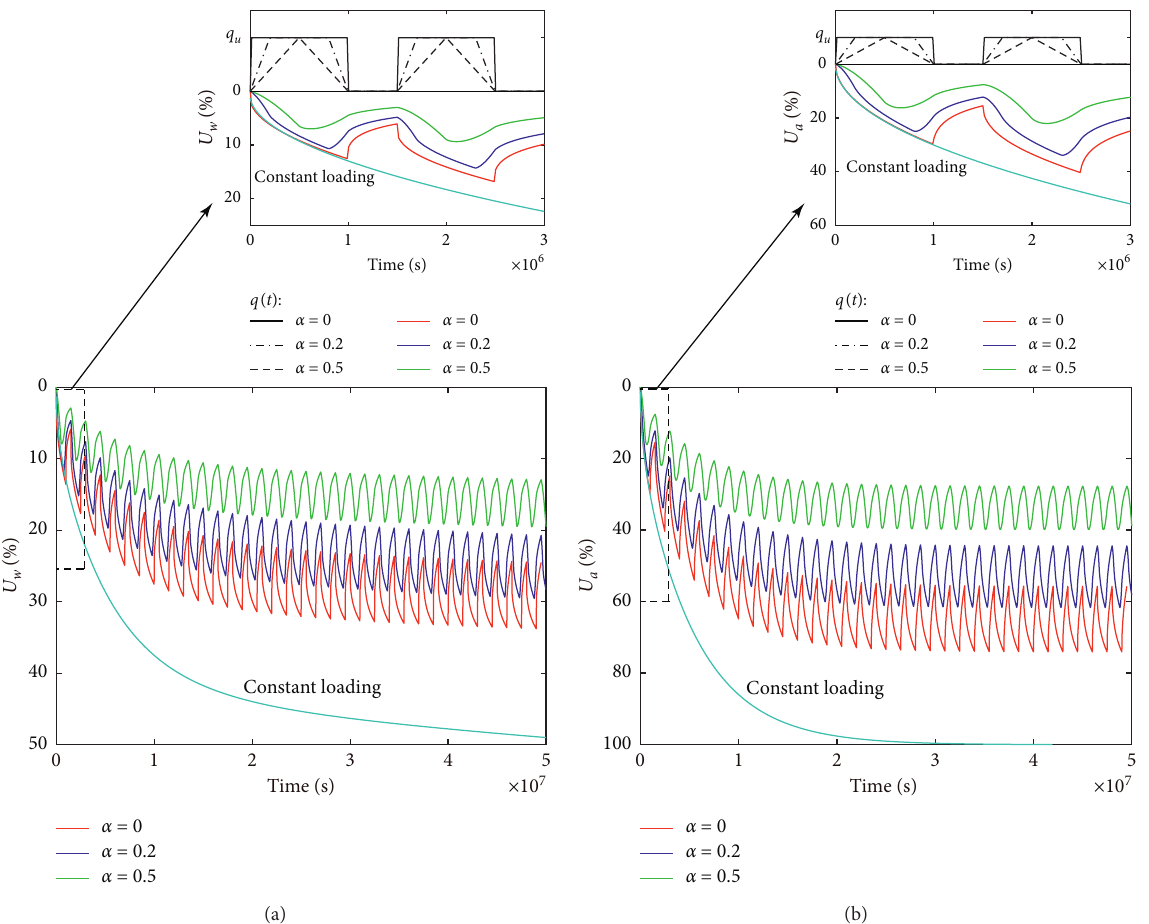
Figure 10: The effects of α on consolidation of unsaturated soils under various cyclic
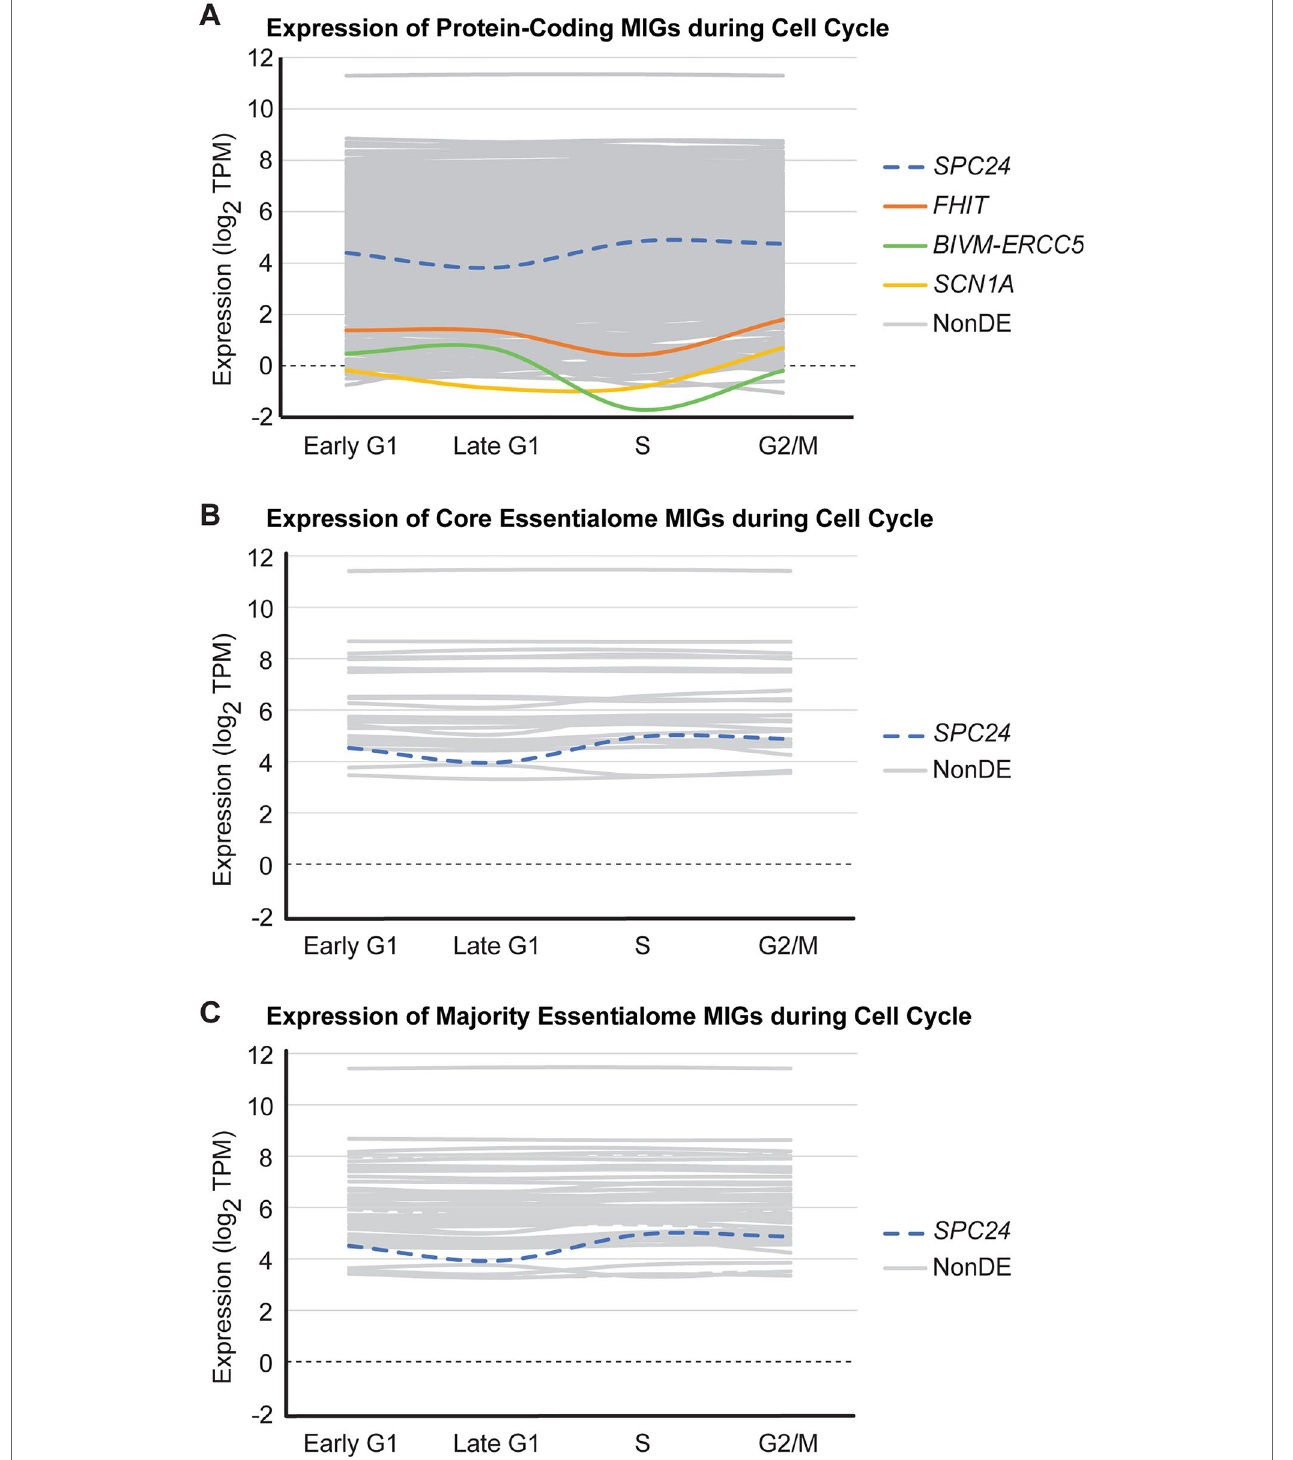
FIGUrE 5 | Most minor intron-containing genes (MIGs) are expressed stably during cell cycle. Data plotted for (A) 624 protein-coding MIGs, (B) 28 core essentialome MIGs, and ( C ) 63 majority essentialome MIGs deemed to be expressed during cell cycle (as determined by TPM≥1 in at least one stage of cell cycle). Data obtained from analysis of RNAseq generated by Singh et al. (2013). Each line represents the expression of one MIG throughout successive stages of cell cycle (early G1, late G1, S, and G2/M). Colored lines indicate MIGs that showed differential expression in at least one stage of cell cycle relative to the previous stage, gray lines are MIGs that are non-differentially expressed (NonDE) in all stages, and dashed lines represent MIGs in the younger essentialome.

* * *

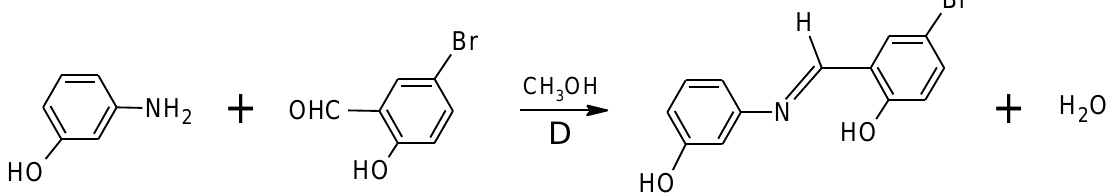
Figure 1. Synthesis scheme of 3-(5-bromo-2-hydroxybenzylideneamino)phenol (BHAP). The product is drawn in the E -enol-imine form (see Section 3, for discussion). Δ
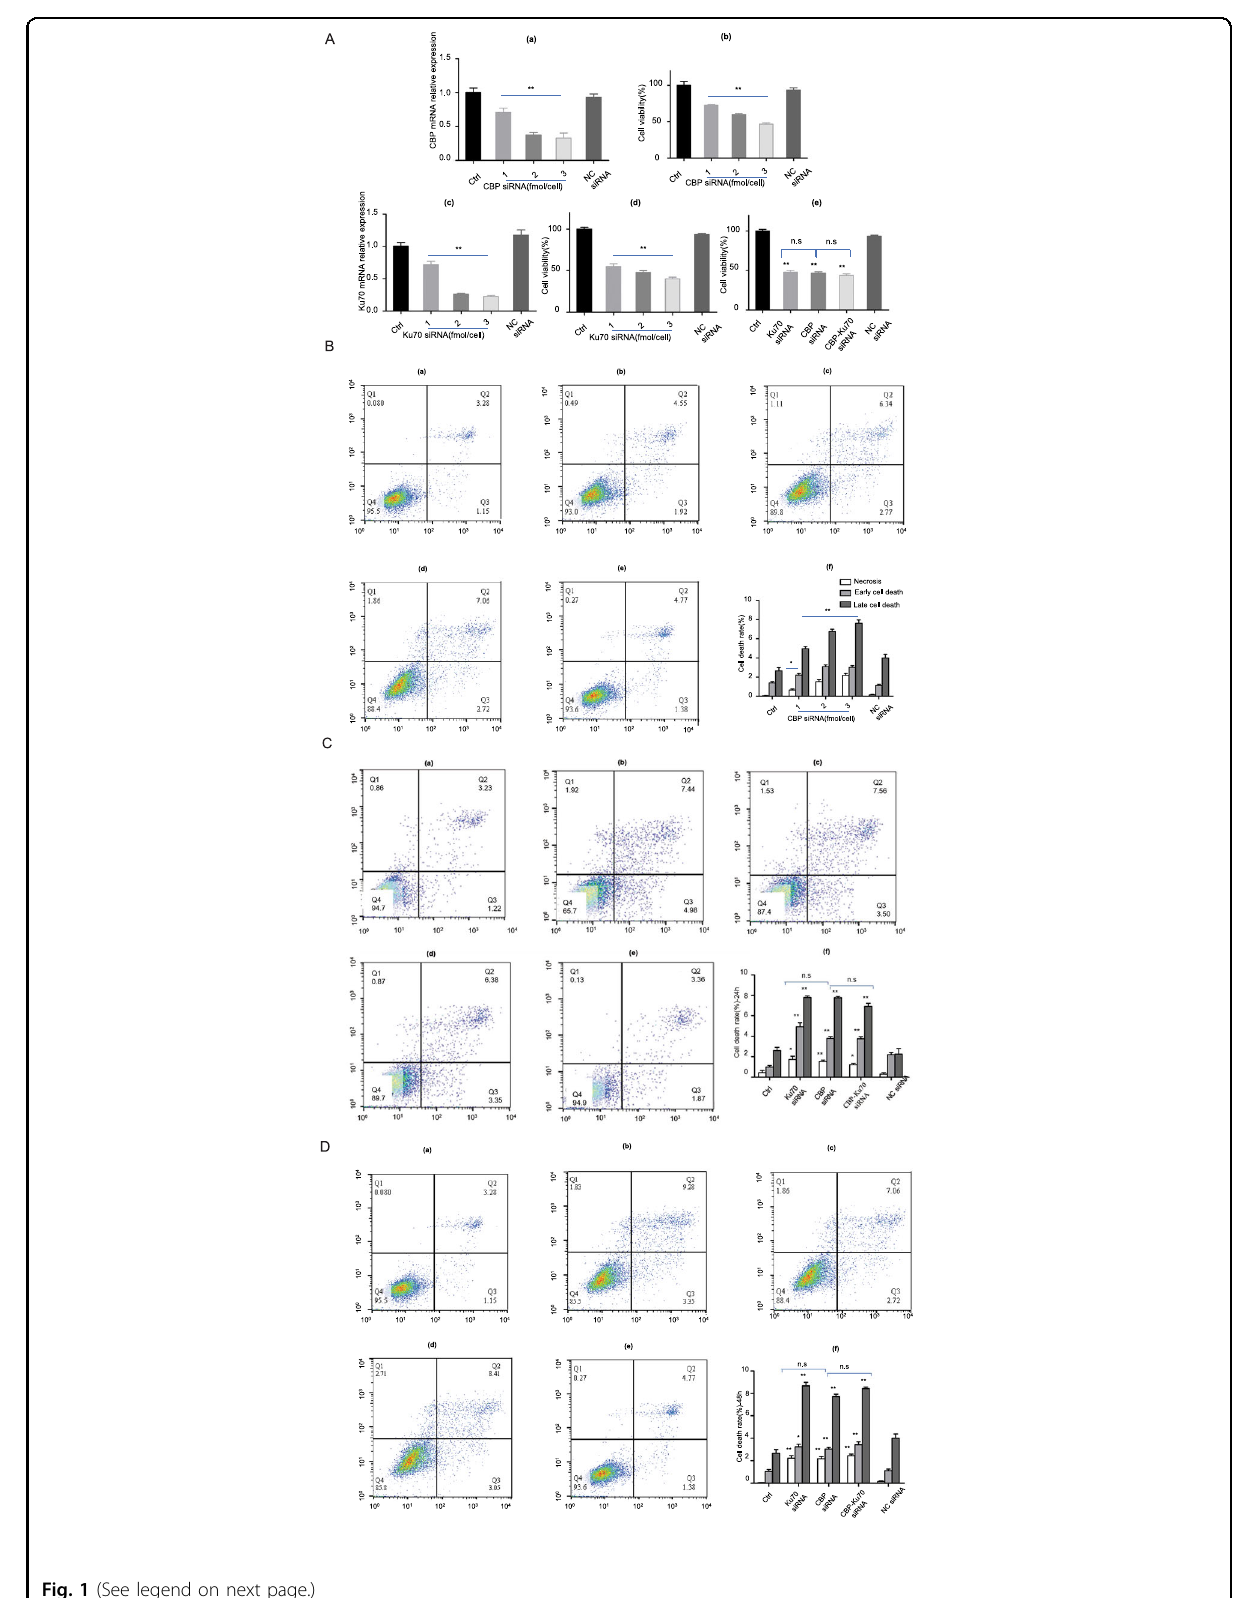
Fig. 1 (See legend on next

--

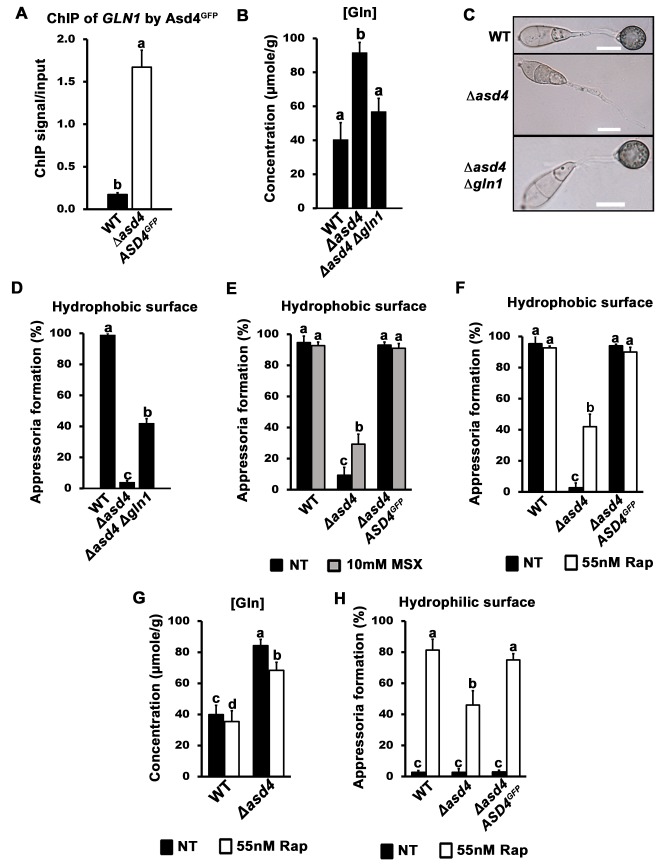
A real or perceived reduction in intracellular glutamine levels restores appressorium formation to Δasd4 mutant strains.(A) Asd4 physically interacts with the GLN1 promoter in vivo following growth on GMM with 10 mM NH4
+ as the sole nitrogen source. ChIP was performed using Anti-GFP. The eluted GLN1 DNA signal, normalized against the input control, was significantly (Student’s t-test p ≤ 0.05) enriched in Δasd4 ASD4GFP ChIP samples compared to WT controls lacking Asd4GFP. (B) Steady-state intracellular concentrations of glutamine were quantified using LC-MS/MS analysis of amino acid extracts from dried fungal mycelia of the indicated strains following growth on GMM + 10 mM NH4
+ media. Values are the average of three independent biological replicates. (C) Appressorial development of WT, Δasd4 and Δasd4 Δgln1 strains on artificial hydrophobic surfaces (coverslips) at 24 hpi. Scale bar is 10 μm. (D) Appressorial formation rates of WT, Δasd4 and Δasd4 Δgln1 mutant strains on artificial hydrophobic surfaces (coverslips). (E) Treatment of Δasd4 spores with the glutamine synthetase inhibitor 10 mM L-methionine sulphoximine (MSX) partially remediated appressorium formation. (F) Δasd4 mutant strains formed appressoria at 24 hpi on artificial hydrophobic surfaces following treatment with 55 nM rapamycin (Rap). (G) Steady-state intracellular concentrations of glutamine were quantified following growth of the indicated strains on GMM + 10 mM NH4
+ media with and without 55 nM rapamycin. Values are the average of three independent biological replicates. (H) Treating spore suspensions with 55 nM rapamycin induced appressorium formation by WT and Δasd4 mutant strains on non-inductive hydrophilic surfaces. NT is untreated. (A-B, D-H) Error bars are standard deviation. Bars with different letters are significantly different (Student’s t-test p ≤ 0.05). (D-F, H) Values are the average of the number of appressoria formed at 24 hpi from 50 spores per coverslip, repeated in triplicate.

TRY IT: Using the data above, transcribe the lines that run from the line with "growth on GMM + 10 mM NH4" to the line with "strains on GMM + 10 mM NH4", both ends kept, and output nothing else.

SOLUTION TO THE EXERCISE:
+ as the sole nitrogen source. ChIP was performed using Anti-GFP. The eluted GLN1 DNA signal, normalized against the input control, was significantly (Student’s t-test p ≤ 0.05) enriched in Δasd4 ASD4GFP ChIP samples compared to WT controls lacking Asd4GFP. (B) Steady-state intracellular concentrations of glutamine were quantified using LC-MS/MS analysis of amino acid extracts from dried fungal mycelia of the indicated strains following growth on GMM + 10 mM NH4
+ media. Values are the average of three independent biological replicates. (C) Appressorial development of WT, Δasd4 and Δasd4 Δgln1 strains on artificial hydrophobic surfaces (coverslips) at 24 hpi. Scale bar is 10 μm. (D) Appressorial formation rates of WT, Δasd4 and Δasd4 Δgln1 mutant strains on artificial hydrophobic surfaces (coverslips). (E) Treatment of Δasd4 spores with the glutamine synthetase inhibitor 10 mM L-methionine sulphoximine (MSX) partially remediated appressorium formation. (F) Δasd4 mutant strains formed appressoria at 24 hpi on artificial hydrophobic surfaces following treatment with 55 nM rapamycin (Rap). (G) Steady-state intracellular concentrations of glutamine were quantified following growth of the indicated strains on GMM + 10 mM NH4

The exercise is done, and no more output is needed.